A caravan of flatbed tractor-trailers and a crane drove into Elkin first thing Friday morning, and by the afternoon, work crews were setting the first two-thirds of a 178-foot footbridge on the E&A Rail Trail.
The bridge work isn’t complete, and the new section of trail will remain closed until town and trail officials announce the next stretch of trail finished, which Elkin Recreation and Park Director Adam McComb believes may be a couple of weeks away still.
Smith-Rowe Construction out of Mount Airy is lead on the bridge construction, with Greenhill Environmental, owned by Will Gwyn, as grading contractor and Blue Ridge Environmental of Wilkesboro as design contractor, McComb said.
Smith-Rowe’s crane was not large enough to lift the two conjoined sections of the bridge to put them in place, so a second, larger crane was brought in from where it is stationed in Aurora, on the coast, to aid in the bridge placement. The second crane featured a telescoping boom and was weighted down with 220,000 pounds of counterweights to help handle the weight of the bridge.
It took nearly all day to set up the large crane and then take it down, but it took only 17 minutes for the two cranes to work in tandem to lift and place the section of bridge in place.
This first two-thirds of the bridge spans Big Elkin Creek, with a third section to be brought in and placed this week to span the bank of the creek up to where the roadbed used for hauling in equipment will be transformed into the trailway.
The new section of the trail will add about an extra half-mile next to the town’s reservoir used to filter and pipe drinking water to the water treatment plant to the already constructed portion of the trail that heads north out of Elkin Municipal Park. The trail also is part of the North Carolina Mountains-to-Sea Trail, which members of the Elkin Valley Trails Association hopes will eventually be completely off-road on the E&A Rail Trail from Elkin to Stone Mountain State Park.
As walkers, runners, bikers and hikers begin using this new stretch of trail, McComb said, they will find it will come across Big Elkin Creek on the new bridge, then run just west of the original railway, which now serves as the dam for the town reservoir, before meeting back up with the railway path just past the reservoir. Through the woods just a little ways the trail will end for now as another creek bed will have to be traversed by either a footbridge or culvert, for which McComb said funds will have to be raised.
But for those seeking a little more adventure and a closer look at Big Elkin Creek, a single track, primitive trail was cut through the woods at the end of the trail, which will form a loop back around toward the new footbridge.

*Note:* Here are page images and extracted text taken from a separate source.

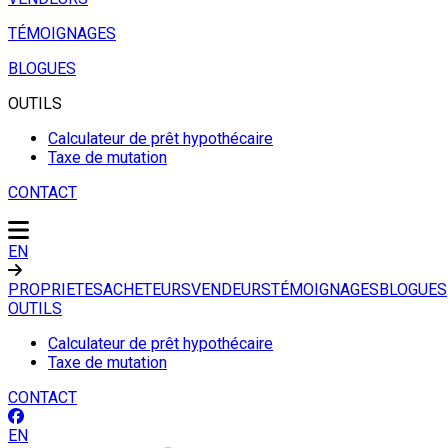
TÉMOIGNAGES
BLOGUES
OUTILS
Calculateur de prêt hypothécaire
Taxe de mutation
CONTACT
EN
PROPRIETES
ACHETEURS
VENDEURS
TÉMOIGNAGES
BLOGUES
OUTILS
Calculateur de prêt hypothécaire
Taxe de mutation
CONTACT
EN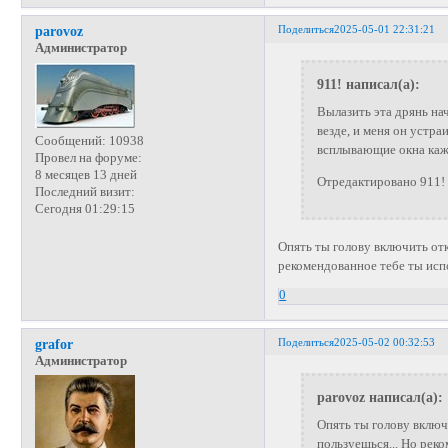
Поделиться
2025-05-01 22:31:21
parovoz
Администратор
911! написал(а):
Вылазить эта дрянь нач
везде, и меня он устра
Сообщений:
10938
всплывающие окна кажд
Провел на форуме:
8 месяцев 13 дней
Отредактировано 911! 
Последний визит:
Сегодня 01:29:15
Опять ты голову включить от
рекомендованное тебе ты испо
0
Поделиться
2025-05-02 00:32:53
grafor
Администратор
parovoz написал(а):
Опять ты голову включ
пользуешься... Но реко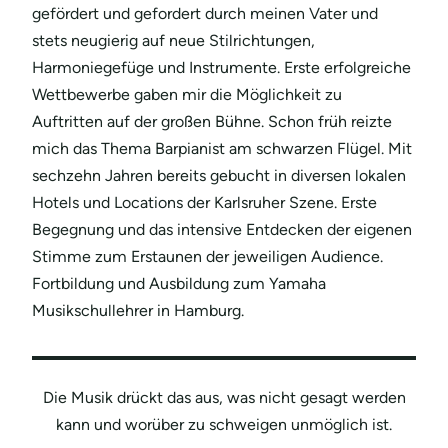
gefördert und gefordert durch meinen Vater und
stets neugierig auf neue Stilrichtungen,
Harmoniegefüge und Instrumente. Erste erfolgreiche
Wettbewerbe gaben mir die Möglichkeit zu
Auftritten auf der großen Bühne. Schon früh reizte
mich das Thema Barpianist am schwarzen Flügel. Mit
sechzehn Jahren bereits gebucht in diversen lokalen
Hotels und Locations der Karlsruher Szene. Erste
Begegnung und das intensive Entdecken der eigenen
Stimme zum Erstaunen der jeweiligen Audience.
Fortbildung und Ausbildung zum Yamaha
Musikschullehrer in Hamburg.
Die Musik drückt das aus, was nicht gesagt werden
kann und worüber zu schweigen unmöglich ist.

The single-track trail comes out at an old logging road, which can be followed west to get to an open area for enjoying the view of the creek, or east to go back to the main trail just above the new footbridge being installed.
McComb said the trail will be clearly marked for those wishing to go exploring off the gravel dust trail.
Until the new section of trail is complete, officials are asking the public to avoid the construction area.